##### Provided entries #####
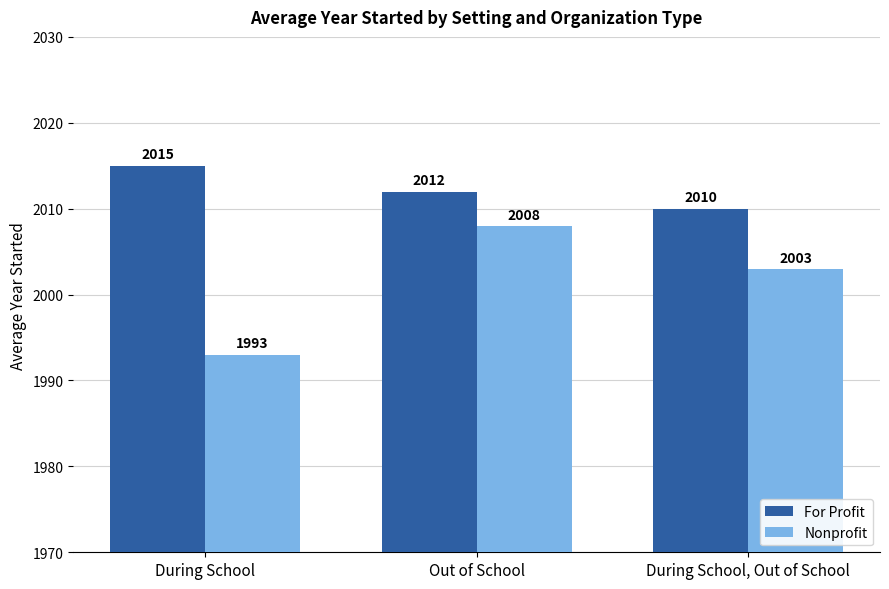

Count the For Profit values in the range 2010 to 2015.

3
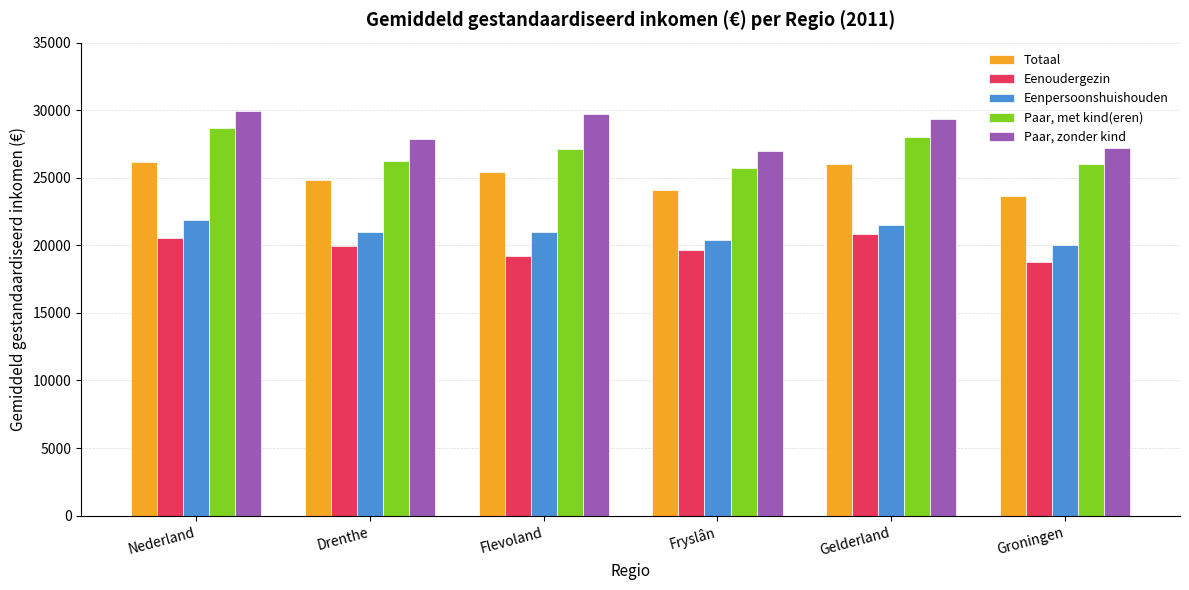

What is the difference between the highest and lowest values at Flevoland?

10493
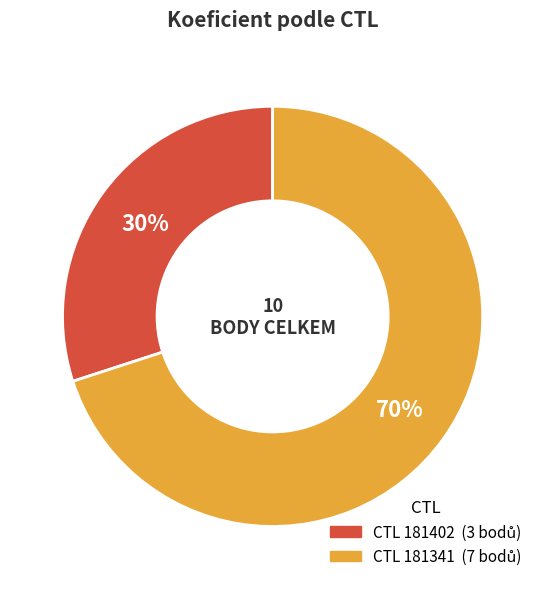

To the nearest percent, what is the difference between the largest and smallest slice percentages?

40%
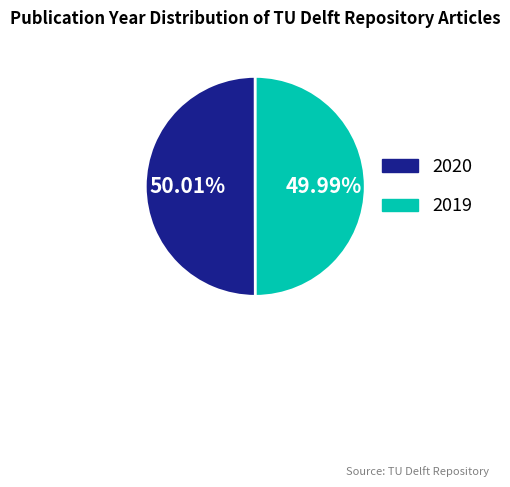

What percentage is the 2019 slice, to the nearest percent?

50%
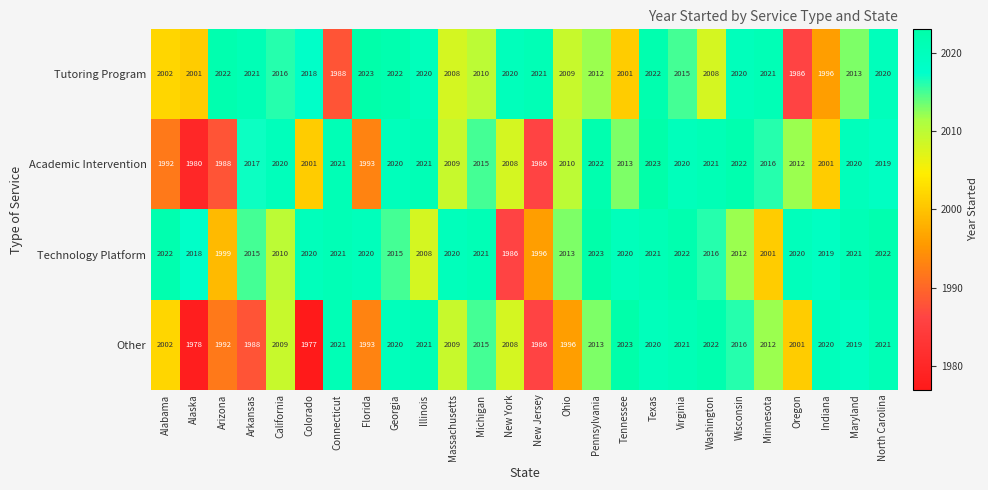

Which category has the highest value in the Other series?

Tennessee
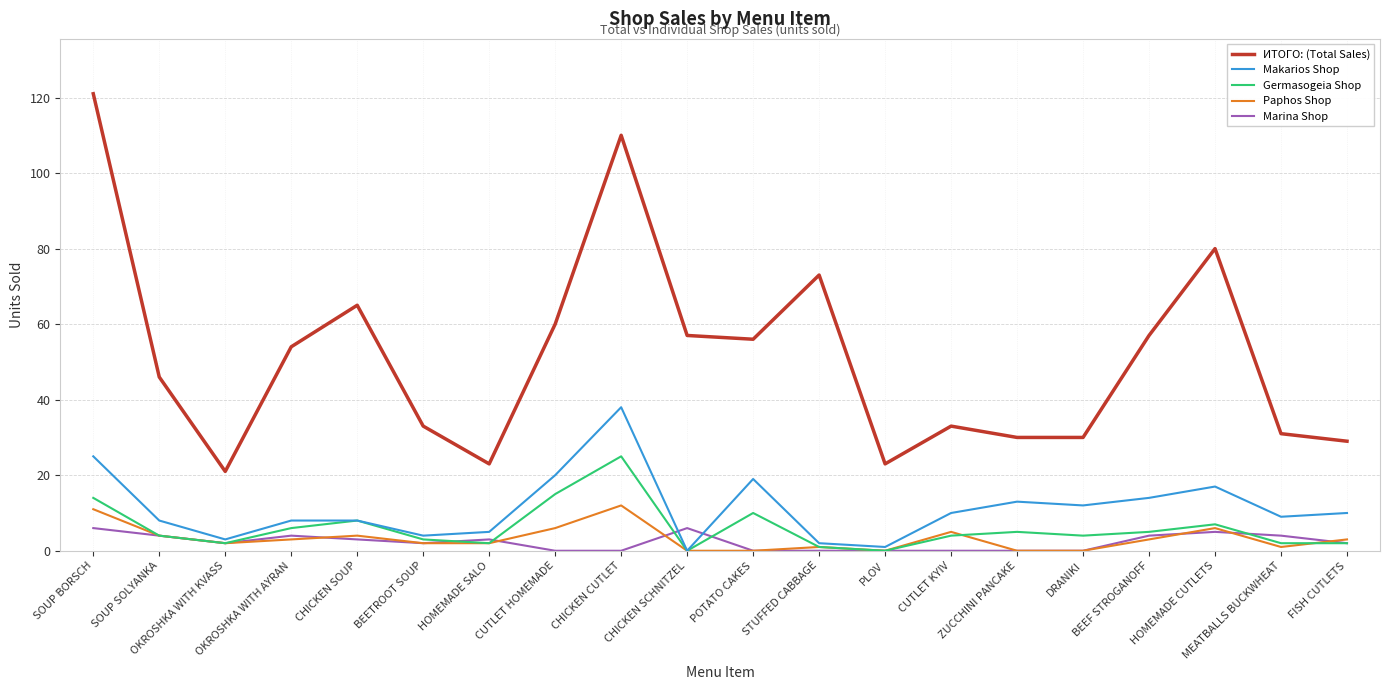

True or false: Paphos Shop and ИТОГО: (Total Sales) intersect in this chart.

False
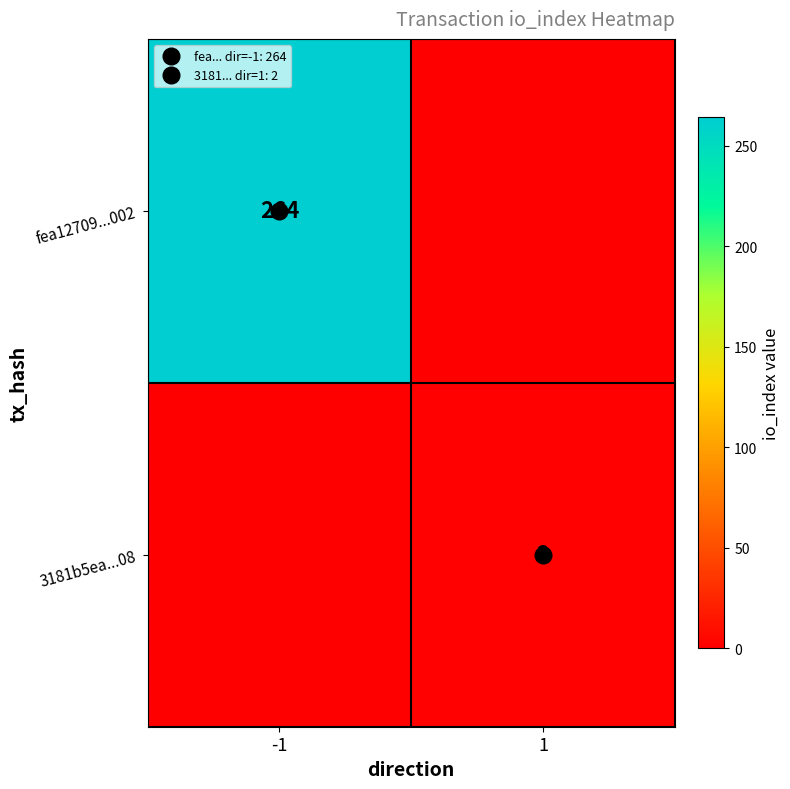

Which has a higher value, -1 or 1?

-1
#####
* Work to complete: Recast the lines of the records above as a JSON list of strings, with one string per line and blank lines left out. Omit the picture lines from the list.

* Expected answer:
[
  "Count the For Profit values in the range 2010 to 2015.",
  "3",
  "What is the difference between the highest and lowest values at Flevoland?",
  "10493",
  "To the nearest percent, what is the difference between the largest and smallest slice percentages?",
  "40%",
  "What percentage is the 2019 slice, to the nearest percent?",
  "50%",
  "Which category has the highest value in the Other series?",
  "Tennessee",
  "True or false: Paphos Shop and ИТОГО: (Total Sales) intersect in this chart.",
  "False",
  "Which has a higher value, -1 or 1?",
  "-1"
]